DENTAL NEWS: Program trains high school students for dental jobs

Tyler Leo, 17, didn’t cringe when a woman he works with at a local golf course asked him if she had tooth decay. “It was obvious she did,” Leo said. “It was a little blackish in there — it wasn’t pretty.”

dental-news


For Leo, it’s another opportunity to exercise what he’s learning in the Marana Unified School District’s dental assistant program. The dental program, now in its third year, is growing. After two years of class, students test for certifications that qualify them for dental assistant jobs.


“These students are getting national certifications that they can walk in anywhere and get a job,” said Cathie Raymond, Marana’s career and technical education director.

They’re the same certifications sought by trade school and community college students, but at a fraction of the cost. Teens can start in the program during their junior year. The class is held after normal school hours, and meets four days a week.

Students pay about $300 for the program, including purchasing scrubs, an annual course fee and test fees. At Pima Community College, completing a 65-week dental assistant program costs about $6,877, according to the college’s website.

“Saving thousands to get a job out of high school — that’s amazing,” said Toni Yoshinaga, who took her daughter, a Marana High School student, to an open house showcasing the program.

The class is held at the Marana Health Center, which is a five minute drive from the Marana Road exit off Interstate 10. The health center donated the classrooms and practice space for the program. The exam areas, sterilization room and darkroom are equivalent to what is found in a modern dental practice.

Much of the equipment, from the mismatched dental chairs to the lights looming overhead, was donated by other dental professionals.

The Marana program is a satellite of the Pima County Joint Technical Education District. It started in 2012, and has 22 students enrolled this year, almost triple the first year’s class. Students from any Pima County high school can enroll, but the majority come from Marana schools. “New career and technical education programs take three to five years to build,” Raymond said.

There are two other growing high school dental assistant programs elsewhere in the state, also offered through JTEDs. More than 100 dental assistant students enrolled at an east-Phoenix-area JTED, doubling the previous year’s class.

“The dental assistant program is one of the fastest-growing programs at EVIT (East Valley Institute of Technology),” said CeCe Todd, a district public information officer.

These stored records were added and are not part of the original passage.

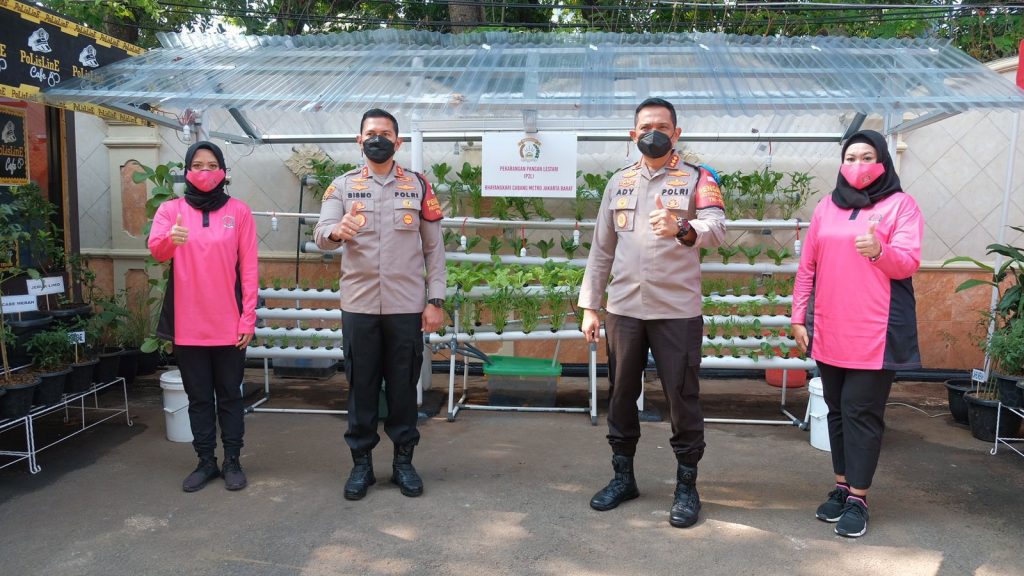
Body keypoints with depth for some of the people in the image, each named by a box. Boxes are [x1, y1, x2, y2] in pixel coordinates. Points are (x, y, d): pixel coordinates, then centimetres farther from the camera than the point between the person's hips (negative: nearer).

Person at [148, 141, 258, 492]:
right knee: (198, 397, 10)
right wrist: (170, 238, -38)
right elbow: (155, 250, -14)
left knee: (230, 395, 8)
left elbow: (249, 269, -1)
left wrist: (248, 318, -6)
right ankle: (206, 462, 22)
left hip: (229, 324, -1)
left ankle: (232, 462, 19)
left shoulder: (239, 211, 2)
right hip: (187, 324, 1)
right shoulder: (171, 209, 4)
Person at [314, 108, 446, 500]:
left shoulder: (418, 185, 5)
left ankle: (403, 460, 22)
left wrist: (435, 300, -2)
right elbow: (321, 234, -10)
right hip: (359, 305, 0)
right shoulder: (342, 185, 4)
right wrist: (338, 230, -34)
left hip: (407, 306, 0)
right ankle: (361, 463, 22)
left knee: (403, 385, 8)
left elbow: (434, 247, 5)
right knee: (361, 386, 8)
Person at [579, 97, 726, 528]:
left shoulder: (697, 179, 0)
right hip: (623, 309, 4)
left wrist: (682, 229, -40)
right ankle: (623, 476, 28)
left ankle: (687, 486, 19)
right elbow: (601, 249, 12)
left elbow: (716, 229, -18)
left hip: (678, 311, -4)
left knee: (682, 398, 3)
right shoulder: (619, 183, 11)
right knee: (621, 395, 12)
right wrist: (589, 306, 8)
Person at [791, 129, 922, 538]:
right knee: (838, 410, 10)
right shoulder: (826, 207, 11)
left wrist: (879, 251, -31)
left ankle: (858, 498, 7)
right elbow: (807, 267, 12)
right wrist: (798, 317, 8)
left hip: (875, 333, -4)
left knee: (861, 412, -2)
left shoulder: (900, 204, 0)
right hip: (829, 332, 4)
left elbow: (909, 262, -10)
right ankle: (842, 487, 22)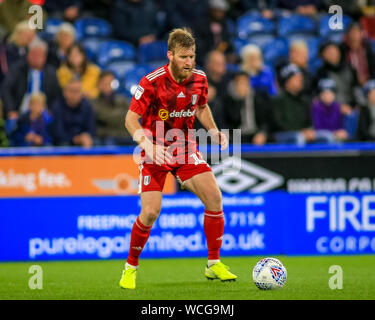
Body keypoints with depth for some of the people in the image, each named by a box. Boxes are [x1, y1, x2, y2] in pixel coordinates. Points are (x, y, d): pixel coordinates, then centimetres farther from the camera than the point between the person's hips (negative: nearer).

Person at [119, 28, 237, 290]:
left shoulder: (199, 79, -4)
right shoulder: (152, 83, -20)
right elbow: (131, 119, -17)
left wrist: (214, 131, 1)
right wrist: (147, 145, -33)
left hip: (186, 150, 4)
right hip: (156, 152, -4)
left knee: (214, 197, -10)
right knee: (150, 211, -16)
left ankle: (214, 264, 4)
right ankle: (131, 268, 6)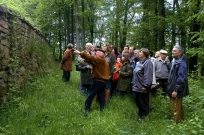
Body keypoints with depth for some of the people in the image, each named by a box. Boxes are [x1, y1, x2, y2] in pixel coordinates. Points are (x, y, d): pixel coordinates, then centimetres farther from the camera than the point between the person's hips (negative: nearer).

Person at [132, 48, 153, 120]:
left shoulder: (147, 62, -15)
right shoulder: (140, 62, 15)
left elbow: (148, 75, -22)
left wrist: (145, 86, -24)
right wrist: (133, 83, 18)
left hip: (142, 87, -9)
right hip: (136, 86, 9)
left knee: (143, 104, 5)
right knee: (137, 102, 18)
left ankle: (144, 116, 19)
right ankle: (140, 114, 34)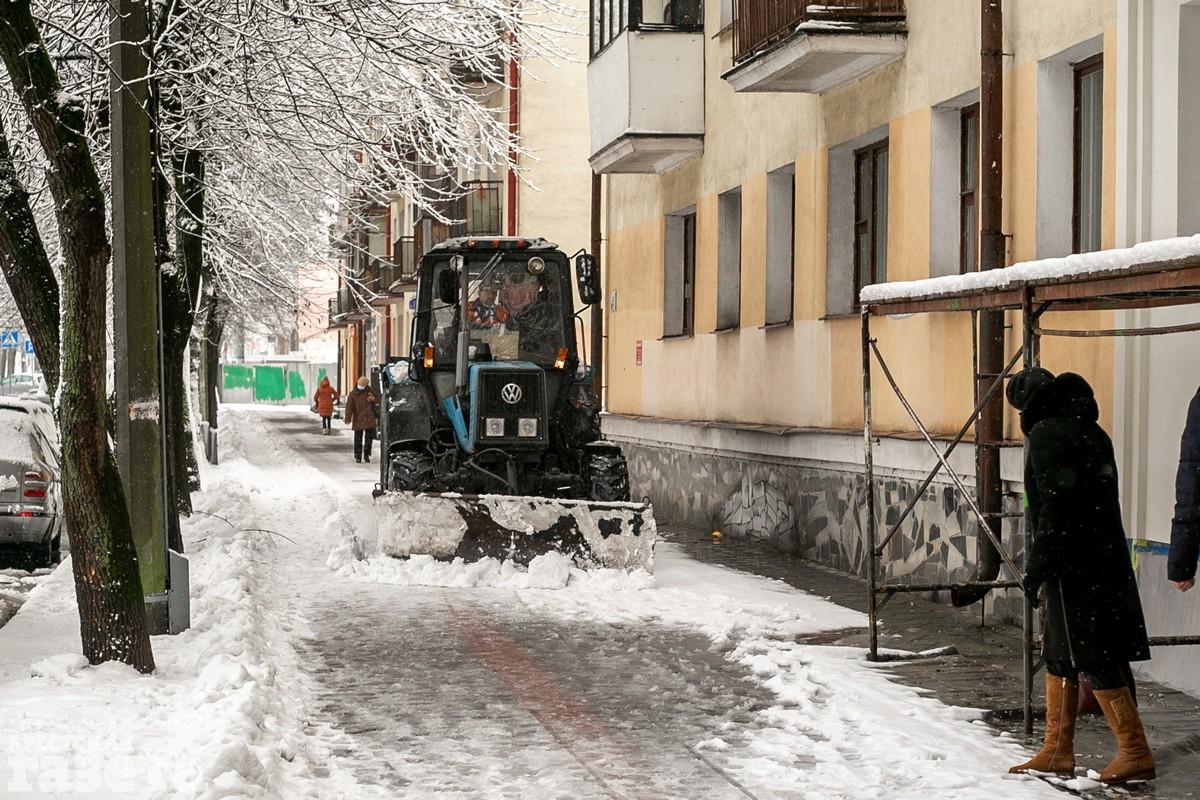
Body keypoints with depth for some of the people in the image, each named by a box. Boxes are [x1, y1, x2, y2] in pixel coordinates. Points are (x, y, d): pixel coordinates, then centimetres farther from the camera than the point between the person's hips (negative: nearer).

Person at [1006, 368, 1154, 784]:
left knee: (1094, 659, -5)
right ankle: (1057, 751, 20)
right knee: (1059, 655, 16)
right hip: (1106, 559, 10)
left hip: (1074, 567, -10)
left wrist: (1038, 565, -16)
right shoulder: (1090, 431, 15)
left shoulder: (1046, 435, -12)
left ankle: (1136, 753, -3)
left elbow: (1056, 505, -20)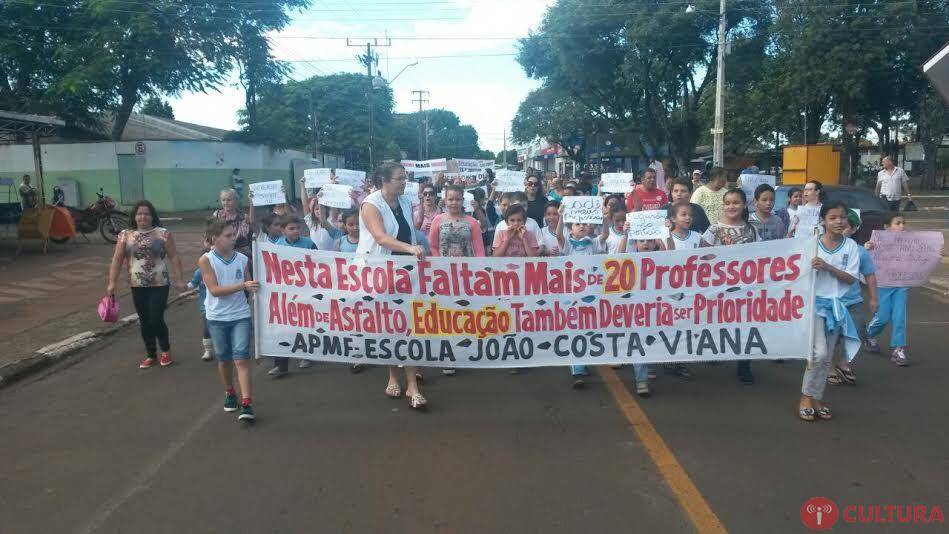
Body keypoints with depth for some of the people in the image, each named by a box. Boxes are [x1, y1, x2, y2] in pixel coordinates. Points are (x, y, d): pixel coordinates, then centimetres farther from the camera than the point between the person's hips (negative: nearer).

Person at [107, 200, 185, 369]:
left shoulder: (163, 234, -3)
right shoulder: (125, 235, 4)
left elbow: (174, 257, -3)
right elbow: (117, 260, 4)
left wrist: (178, 279, -8)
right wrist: (112, 282, -3)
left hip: (159, 285, -3)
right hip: (138, 287, 3)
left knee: (156, 320, -5)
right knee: (144, 322, 10)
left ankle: (166, 350, 20)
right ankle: (151, 355, 24)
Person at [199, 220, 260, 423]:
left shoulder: (242, 259, -1)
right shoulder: (206, 260, -8)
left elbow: (250, 285, 9)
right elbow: (215, 290, -16)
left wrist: (255, 287, -13)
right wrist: (243, 286, -25)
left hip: (240, 316, 0)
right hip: (217, 318, 0)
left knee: (242, 358, -9)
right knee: (224, 359, 14)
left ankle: (247, 404, -10)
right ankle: (229, 393, 37)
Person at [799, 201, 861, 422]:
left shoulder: (850, 246, 0)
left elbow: (850, 278, -7)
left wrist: (827, 267, -18)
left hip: (837, 305, 3)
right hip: (815, 302, -3)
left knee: (826, 358, 10)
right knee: (819, 353, -14)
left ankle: (816, 400, 21)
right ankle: (806, 398, 2)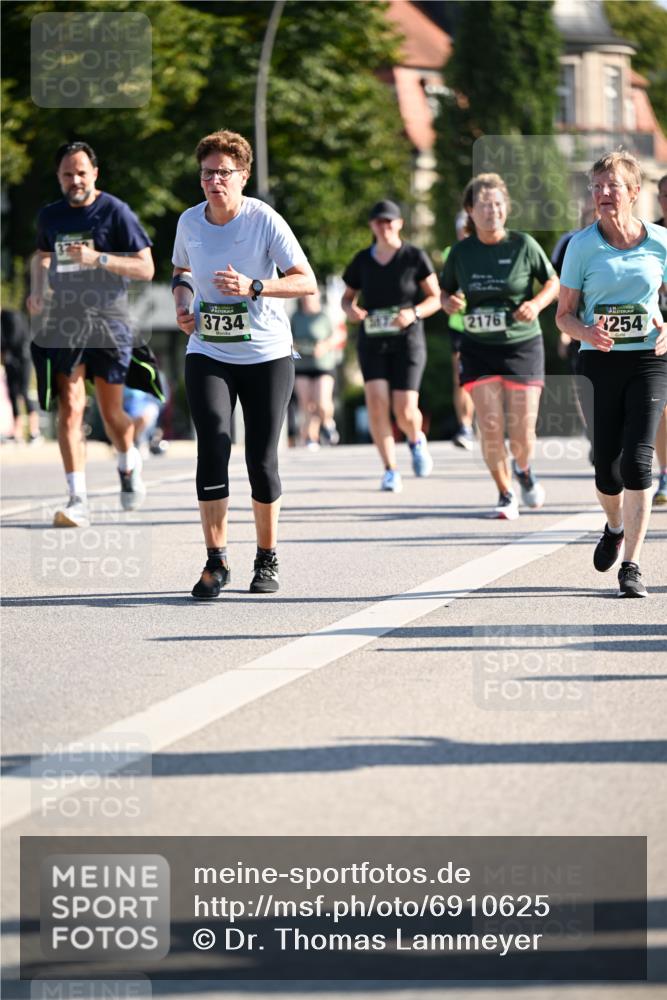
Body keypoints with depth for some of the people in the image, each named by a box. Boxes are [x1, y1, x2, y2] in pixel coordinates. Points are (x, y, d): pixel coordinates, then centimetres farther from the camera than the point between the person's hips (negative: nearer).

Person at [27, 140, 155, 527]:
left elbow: (146, 268, -8)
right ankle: (78, 499, -14)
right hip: (64, 321, 3)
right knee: (70, 408, -10)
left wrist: (98, 259, -20)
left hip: (109, 320, -3)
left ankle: (129, 464, 38)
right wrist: (37, 292, 11)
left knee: (112, 412, 5)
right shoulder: (50, 216, 9)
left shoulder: (115, 212, -6)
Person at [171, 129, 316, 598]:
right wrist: (182, 301, 0)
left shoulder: (265, 221, -10)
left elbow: (306, 281, -13)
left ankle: (267, 559, 19)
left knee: (262, 459, 1)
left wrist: (253, 287, -26)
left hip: (267, 354, -2)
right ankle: (216, 560, -10)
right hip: (207, 353, 2)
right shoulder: (190, 221, 2)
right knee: (213, 445, -15)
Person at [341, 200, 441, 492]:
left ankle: (416, 440, 28)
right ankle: (390, 470, -5)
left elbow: (436, 298, 1)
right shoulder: (362, 260, 6)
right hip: (372, 342, 2)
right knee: (376, 403, -16)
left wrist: (414, 313, -18)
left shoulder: (415, 257, -2)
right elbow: (347, 296, 17)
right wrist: (350, 309, -6)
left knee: (405, 412, -9)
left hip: (407, 341, -2)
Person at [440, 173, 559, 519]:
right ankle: (506, 495, 10)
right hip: (478, 349, 1)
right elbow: (445, 291, 13)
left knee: (522, 432, -3)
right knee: (490, 427, -9)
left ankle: (524, 471, 32)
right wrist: (449, 303, -10)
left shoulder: (523, 245, -5)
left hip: (523, 345, -1)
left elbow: (553, 282, 6)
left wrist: (537, 303, -13)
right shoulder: (461, 252, 0)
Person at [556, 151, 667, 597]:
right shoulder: (582, 245, -1)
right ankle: (615, 528, 37)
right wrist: (586, 332, -18)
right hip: (599, 363, 1)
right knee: (607, 468, 2)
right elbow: (564, 314, 4)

Districts market the profession’s promising growth and the ability to get a job that pays above minimum wage right out of high school. The U.S. Bureau of Labor Statistics predicts the need for dental assistants will grow by 25 percent in the next 10 years.


A HANDS-ON EDUCATION

Students in the first-year class learned there’s more to the mouth than a tongue and teeth. Facial, lingual, incisal, occlusal, mesial, distal — those are terms to describe surfaces of a tooth, for example.

Marana High School junior Hailey Albert can construct and deconstruct a syringe without pause and rapidly rattle off the use for an HVE, or high volume evacuator. “It gets debris and water out of the mouth quicker,” Albert said. Once they learn basic terminology, students move on to performing X-rays and teeth polishings.

Of the students who have graduated from the Marana program, half have pursued a career in the dental field or gone on to college, Raymond said. Others who started the class as seniors, like Katy Crosswhite, continue to attend the class after graduation to earn their certifications. Crosswhite, now a freshman at the University of Arizona, aspires to be an orthodontist.

“I might as well get my foot in the door and know if I can tolerate putting my hand in people’s mouths every day,” Crosswhite said.